# TANGENT VECTOR FIELDS ON MESHES

Vector fields on meshes are useful for numerous things and hence they have many applications in computer graphics, such as texture synthesis, anisotropic shading, non-photorealistic rendering, hair grooming, surface parameterization, remeshing and many more. Sometimes they are quite easy to compute and sometimes it gets tricky. Depending on the task, we maybe have to work with an existing vector field but most of the time we need to generate a new one, typically based on a small set of user-defined constraints. Either way, we usually want the vector field to be tangent and more importantly, smoothly varying over the surface. Well, the tangent part is easy. One way how we could generate such a field is simply by computing the gradient of a scalar function, and the result is of course a tangent vector field. This is easy to do but the resulting field might not be what we want. If, for instance, we need to compute a vector field which should rotate around a point, it won’t be possible using the above mentioned method. The reason is quite simple – since it is a gradient field, it is per definition always rotation-free. In other words, curl is always zero. Of course, if we compute the orthogonal complement of each vector, in other words rotate it around 90 degree, we would get rotations. But at the same time we would naturally end up with a divergence-free vector field, which again might not be what we want.

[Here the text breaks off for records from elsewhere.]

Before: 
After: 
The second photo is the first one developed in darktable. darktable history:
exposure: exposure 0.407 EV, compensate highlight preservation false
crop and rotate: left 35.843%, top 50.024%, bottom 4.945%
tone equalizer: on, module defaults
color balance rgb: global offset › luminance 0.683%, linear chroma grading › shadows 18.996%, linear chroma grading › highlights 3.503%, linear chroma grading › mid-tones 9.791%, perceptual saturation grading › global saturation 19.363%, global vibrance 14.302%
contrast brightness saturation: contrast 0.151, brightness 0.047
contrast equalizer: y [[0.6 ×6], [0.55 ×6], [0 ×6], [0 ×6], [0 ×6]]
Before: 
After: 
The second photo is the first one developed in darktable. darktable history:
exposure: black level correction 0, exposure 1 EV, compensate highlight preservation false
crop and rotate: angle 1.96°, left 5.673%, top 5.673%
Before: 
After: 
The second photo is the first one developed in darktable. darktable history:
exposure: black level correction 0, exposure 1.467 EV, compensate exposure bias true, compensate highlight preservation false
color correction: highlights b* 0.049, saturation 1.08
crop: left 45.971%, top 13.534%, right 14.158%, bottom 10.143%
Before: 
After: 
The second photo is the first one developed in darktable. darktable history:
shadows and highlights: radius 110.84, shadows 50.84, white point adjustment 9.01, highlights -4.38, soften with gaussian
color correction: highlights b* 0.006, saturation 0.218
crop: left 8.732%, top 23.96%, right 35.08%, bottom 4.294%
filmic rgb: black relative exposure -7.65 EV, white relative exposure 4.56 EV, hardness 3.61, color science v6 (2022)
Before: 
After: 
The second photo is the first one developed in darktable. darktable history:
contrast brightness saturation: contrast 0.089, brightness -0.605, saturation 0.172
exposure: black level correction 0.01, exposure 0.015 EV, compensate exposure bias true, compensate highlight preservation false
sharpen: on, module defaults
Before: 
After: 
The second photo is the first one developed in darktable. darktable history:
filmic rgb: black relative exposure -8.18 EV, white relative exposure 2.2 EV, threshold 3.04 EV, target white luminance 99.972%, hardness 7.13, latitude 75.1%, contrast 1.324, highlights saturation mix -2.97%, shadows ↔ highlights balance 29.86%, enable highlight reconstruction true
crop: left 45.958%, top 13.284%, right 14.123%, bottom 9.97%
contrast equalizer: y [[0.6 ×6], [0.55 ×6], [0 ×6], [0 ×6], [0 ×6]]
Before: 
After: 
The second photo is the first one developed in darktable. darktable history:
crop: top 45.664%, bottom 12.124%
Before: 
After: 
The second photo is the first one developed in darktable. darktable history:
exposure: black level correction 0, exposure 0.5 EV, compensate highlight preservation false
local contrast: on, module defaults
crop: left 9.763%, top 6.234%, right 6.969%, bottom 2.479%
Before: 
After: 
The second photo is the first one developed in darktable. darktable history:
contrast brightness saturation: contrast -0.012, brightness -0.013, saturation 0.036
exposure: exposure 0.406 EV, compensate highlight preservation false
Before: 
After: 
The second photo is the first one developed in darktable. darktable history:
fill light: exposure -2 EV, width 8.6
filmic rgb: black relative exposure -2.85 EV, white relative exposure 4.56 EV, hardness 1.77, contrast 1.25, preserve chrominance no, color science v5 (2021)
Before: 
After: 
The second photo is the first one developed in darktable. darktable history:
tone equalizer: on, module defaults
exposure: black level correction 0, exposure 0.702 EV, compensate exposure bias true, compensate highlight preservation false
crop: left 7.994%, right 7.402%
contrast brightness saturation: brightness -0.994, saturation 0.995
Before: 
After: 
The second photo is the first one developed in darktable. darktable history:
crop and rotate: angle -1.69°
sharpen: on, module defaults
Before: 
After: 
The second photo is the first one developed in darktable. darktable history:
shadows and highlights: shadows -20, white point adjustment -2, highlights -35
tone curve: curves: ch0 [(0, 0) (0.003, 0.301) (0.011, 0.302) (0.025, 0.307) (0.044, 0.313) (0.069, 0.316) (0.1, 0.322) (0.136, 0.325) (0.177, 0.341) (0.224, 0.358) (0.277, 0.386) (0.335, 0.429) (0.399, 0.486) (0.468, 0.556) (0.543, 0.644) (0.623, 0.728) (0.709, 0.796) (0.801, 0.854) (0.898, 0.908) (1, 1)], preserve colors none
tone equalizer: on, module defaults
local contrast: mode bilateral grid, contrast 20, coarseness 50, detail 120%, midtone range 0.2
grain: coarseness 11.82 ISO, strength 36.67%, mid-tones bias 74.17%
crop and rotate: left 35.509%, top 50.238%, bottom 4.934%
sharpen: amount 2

Instead of utilizing the gradient, a much more flexible way to design vector fields is by prescribing user-defined constraints, which are then interpolated over the surface. These constraints are typically sinks, sources and vortices but could also be some edges on the mesh, which guide the direction of the field. Well, at this points things become a bit tricky but fortunately it is a very well researched topic and Google unveils the great wisdom hidden in many research papers. A paper I’ve particularly enjoyed is “Design of Tangent Vector Fields” by Fisher, Schröder, Desbrun and Hoppe. The described method is based on quadratic energy minimization and relies only on standard operators from discrete exterior calculus.

M. Fisher, P. Schröder, M. Desbrun, H. Hoppe: Design of Tangent Vector Fields

After reading the paper I did some prototyping in python and while it worked generally quite well it was of course rather slow. It was probably around 2014 at the time and I wanted to port the algorithm to the HDK or at least use a sparse matrix library in python but something intervened and later I lost somewhat interest in it. Well, now it’s 2017 and this blog seemed to be a good opportunity to dig out the old file. It´s still slow (even on a fast computer) but if you’re not in hurry it does a pretty good job.